**Exercise prompt**
Please give the records below back in full, exactly as shown.

── Data for processing ──

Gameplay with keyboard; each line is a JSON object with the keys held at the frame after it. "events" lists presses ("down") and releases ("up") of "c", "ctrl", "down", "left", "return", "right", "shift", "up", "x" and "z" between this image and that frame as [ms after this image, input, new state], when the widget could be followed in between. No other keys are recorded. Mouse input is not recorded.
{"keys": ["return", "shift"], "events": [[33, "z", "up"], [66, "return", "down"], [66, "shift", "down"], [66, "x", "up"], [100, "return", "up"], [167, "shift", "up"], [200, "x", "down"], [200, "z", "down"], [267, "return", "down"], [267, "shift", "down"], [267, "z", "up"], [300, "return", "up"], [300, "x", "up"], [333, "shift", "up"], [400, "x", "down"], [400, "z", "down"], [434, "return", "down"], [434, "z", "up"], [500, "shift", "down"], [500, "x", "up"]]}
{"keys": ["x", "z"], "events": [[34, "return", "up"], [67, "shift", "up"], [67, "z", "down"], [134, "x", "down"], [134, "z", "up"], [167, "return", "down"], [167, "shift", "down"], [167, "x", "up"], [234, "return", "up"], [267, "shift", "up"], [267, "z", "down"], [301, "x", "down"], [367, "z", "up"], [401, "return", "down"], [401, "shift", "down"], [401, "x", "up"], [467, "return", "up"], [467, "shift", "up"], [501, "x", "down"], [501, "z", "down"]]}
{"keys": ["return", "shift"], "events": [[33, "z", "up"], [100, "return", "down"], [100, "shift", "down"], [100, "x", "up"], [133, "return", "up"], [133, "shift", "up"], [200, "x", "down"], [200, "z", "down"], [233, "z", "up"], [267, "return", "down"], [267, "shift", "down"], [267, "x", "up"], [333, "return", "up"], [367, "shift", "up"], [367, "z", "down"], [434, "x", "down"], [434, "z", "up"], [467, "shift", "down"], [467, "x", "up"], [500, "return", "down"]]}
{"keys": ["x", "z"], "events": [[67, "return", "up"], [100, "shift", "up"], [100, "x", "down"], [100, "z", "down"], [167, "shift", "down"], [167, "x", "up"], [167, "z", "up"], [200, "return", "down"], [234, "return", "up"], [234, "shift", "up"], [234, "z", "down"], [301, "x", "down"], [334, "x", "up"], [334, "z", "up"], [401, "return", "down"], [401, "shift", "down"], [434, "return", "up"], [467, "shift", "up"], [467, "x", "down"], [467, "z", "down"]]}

───

**Result**
Gameplay with keyboard; each line is a JSON object with the keys held at the frame after it. "events" lists presses ("down") and releases ("up") of "c", "ctrl", "down", "left", "return", "right", "shift", "up", "x" and "z" between this image and that frame as [ms after this image, input, new state], when the widget could be followed in between. No other keys are recorded. Mouse input is not recorded.
{"keys": ["return", "shift"], "events": [[33, "z", "up"], [66, "return", "down"], [66, "shift", "down"], [66, "x", "up"], [100, "return", "up"], [167, "shift", "up"], [200, "x", "down"], [200, "z", "down"], [267, "return", "down"], [267, "shift", "down"], [267, "z", "up"], [300, "return", "up"], [300, "x", "up"], [333, "shift", "up"], [400, "x", "down"], [400, "z", "down"], [434, "return", "down"], [434, "z", "up"], [500, "shift", "down"], [500, "x", "up"]]}
{"keys": ["x", "z"], "events": [[34, "return", "up"], [67, "shift", "up"], [67, "z", "down"], [134, "x", "down"], [134, "z", "up"], [167, "return", "down"], [167, "shift", "down"], [167, "x", "up"], [234, "return", "up"], [267, "shift", "up"], [267, "z", "down"], [301, "x", "down"], [367, "z", "up"], [401, "return", "down"], [401, "shift", "down"], [401, "x", "up"], [467, "return", "up"], [467, "shift", "up"], [501, "x", "down"], [501, "z", "down"]]}
{"keys": ["return", "shift"], "events": [[33, "z", "up"], [100, "return", "down"], [100, "shift", "down"], [100, "x", "up"], [133, "return", "up"], [133, "shift", "up"], [200, "x", "down"], [200, "z", "down"], [233, "z", "up"], [267, "return", "down"], [267, "shift", "down"], [267, "x", "up"], [333, "return", "up"], [367, "shift", "up"], [367, "z", "down"], [434, "x", "down"], [434, "z", "up"], [467, "shift", "down"], [467, "x", "up"], [500, "return", "down"]]}
{"keys": ["x", "z"], "events": [[67, "return", "up"], [100, "shift", "up"], [100, "x", "down"], [100, "z", "down"], [167, "shift", "down"], [167, "x", "up"], [167, "z", "up"], [200, "return", "down"], [234, "return", "up"], [234, "shift", "up"], [234, "z", "down"], [301, "x", "down"], [334, "x", "up"], [334, "z", "up"], [401, "return", "down"], [401, "shift", "down"], [434, "return", "up"], [467, "shift", "up"], [467, "x", "down"], [467, "z", "down"]]}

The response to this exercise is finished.